Cela fait déjà un moment que les Pays du Sud réclament une solution via des négociations et ceci avec une intensité accrue. En septembre par exemple, le ministre des Affaires étrangères indien Subrahmanyam Jaishankar avait affirmé que son pays se tenait « aux côtés » de ceux qui exigeaient « le dialogue et la diplomatie comme seule issue à la guerre ».[13] La Turquie négocie depuis longtemps et a en partie remporté un net succès – comme par exemple lors de la négociation de l’accord sur la livraison de céréales via la mer Noire. Mardi, le ministre des Affaires étrangères égyptien Sameh Shoukry a confirmé que son pays continuait lui aussi « à chercher des solutions diplomatiques à la guerre ».[14] Hier, le Premier ministre israélien Benjamin Netanyahou a déclaré être en principe prêt à servir de médiation entre les deux belligérants.[15] Il devient ainsi évident qu’avant tout dans les Pays du Sud, un contrepoids voit le jour contre les efforts – explicitement allemands – de vouloir faire subir une claire défaite à la Russie et de subordonner à cet objectif tout effort de paix. Une défaite russe serait, du point de vue de l’Occident, une étape importante dans la défense de sa domination mondiale dépassée.

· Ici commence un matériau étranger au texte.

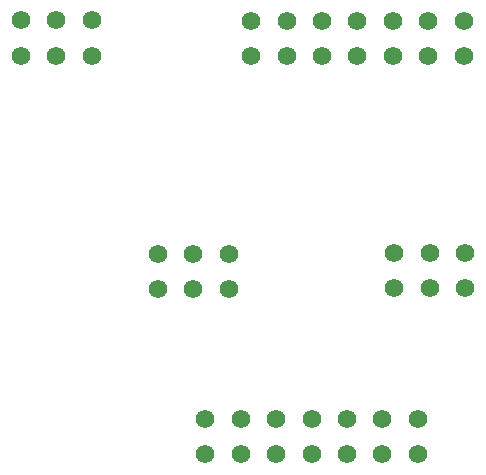
<source format=gbr>
%TF.GenerationSoftware,KiCad,Pcbnew,9.0.3*%
%TF.CreationDate,2025-08-25T22:17:15-05:00*%
%TF.ProjectId,Moco-IOBreakoutPCB,4d6f636f-2d49-44f4-9272-65616b6f7574,rev?*%
%TF.SameCoordinates,Original*%
%TF.FileFunction,Soldermask,Top*%
%TF.FilePolarity,Negative*%
%FSLAX46Y46*%
G04 Gerber Fmt 4.6, Leading zero omitted, Abs format (unit mm)*
G04 Created by KiCad (PCBNEW 9.0.3) date 2025-08-25 22:17:15*
%MOMM*%
%LPD*%
G01*
G04 APERTURE LIST*
%ADD10C,1.574800*%
G04 APERTURE END LIST*
D10*
%TO.C,J3*%
X166124998Y-77650000D03*
X163124999Y-77650000D03*
X160125000Y-77650000D03*
X166124998Y-74650001D03*
X163124999Y-74650001D03*
X160125000Y-74650001D03*
%TD*%
%TO.C,J2*%
X162109994Y-91699999D03*
X159109995Y-91699999D03*
X156109996Y-91699999D03*
X153109997Y-91699999D03*
X150109998Y-91699999D03*
X147109999Y-91699999D03*
X144110000Y-91699999D03*
X162109994Y-88700000D03*
X159109995Y-88700000D03*
X156109996Y-88700000D03*
X153109997Y-88700000D03*
X150109998Y-88700000D03*
X147109999Y-88700000D03*
X144110000Y-88700000D03*
%TD*%
%TO.C,J1*%
X166000000Y-58000000D03*
X163000001Y-58000000D03*
X160000002Y-58000000D03*
X157000003Y-58000000D03*
X154000004Y-58000000D03*
X151000005Y-58000000D03*
X148000006Y-58000000D03*
X166000000Y-55000001D03*
X163000001Y-55000001D03*
X160000002Y-55000001D03*
X157000003Y-55000001D03*
X154000004Y-55000001D03*
X151000005Y-55000001D03*
X148000006Y-55000001D03*
%TD*%
%TO.C,J4*%
X146089999Y-77709999D03*
X143090000Y-77709999D03*
X140090001Y-77709999D03*
X146089999Y-74710000D03*
X143090000Y-74710000D03*
X140090001Y-74710000D03*
%TD*%
%TO.C,J5*%
X134500000Y-57949999D03*
X131500001Y-57949999D03*
X128500002Y-57949999D03*
X134500000Y-54950000D03*
X131500001Y-54950000D03*
X128500002Y-54950000D03*
%TD*%
M02*

</source>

[1] V. à ce propos Die Weltordnung und ihre Profiteure und „Ein Ausdruck des Neokolonialismus“.

[2] V. à ce propos  Die Lateinamerika-Offensive der EU.

[3] Zelensky tells Brazil’s Bolsonaro: „You can’t be somewhere in the middle” on Russia-Ukraine war. edition.cnn.com 20.07.2022.

[4] Lars Petersen: Munitionsproblem gelöst? Brasilien will deutsche Gepard-Panzer für Ukraine mit 300.000 Schuss ausstatten. businessinsider.de 27.04.2022.

[5] Mario Schenk, Anne Hellmund: Deutscher Rüstungskonzern verhandelt mit Brasilien über Gepard-Munition für Ukraine. amerika21.de 04.05.2022.

[6] Alexander Schmitt: Zoff vor Scholz-Besuch: Brasilien lehnt Lieferung von Panzermunition an die Ukraine ab. rnd.de 28.01.2023.

[7] Lula verweigert Scholz Panzer-Munition für die Ukraine. faz.net 31.01.2023.

[8] V. à ce propos  Die Weltordnung und ihre Profiteure.

[9] Colombia Refuses To Donate Russian Weaponry To Ukraine. telesurenglish.net 25.01.2023.

[10] Conférence de presse du chancelier allemand Scholz et du président argentin Alberto Ángel Fernández le 28 janvier 2023 à Buenos Aires.

[11] Erich Saumeth: Colombia, Brasil, México y Argentina rechazan el pedido de EEUU de transferir armamento a Ucrania. infodefensa.com 30.01.2023.

[12] Conférence de presse du chancelier allemand Scholz et du président brésilien Luiz Inácio Lula da Silva le 30 janvier 2023 à Brasília.

[13] Russia’s Allies China and India call for negotiations to end Ukraine war. theguardian.com 24.09.2022.

[14] Lavrov praises Egypt’s ‘balanced stance‘ after FM Shoukry delivers Blinken message on Ukraine crisis. english.ahram.org.eg 31.01.2023.

[15] Israeli premier says willing to mediate between Ukraine and Russia, if asked. arabnews.com 01.02.2023.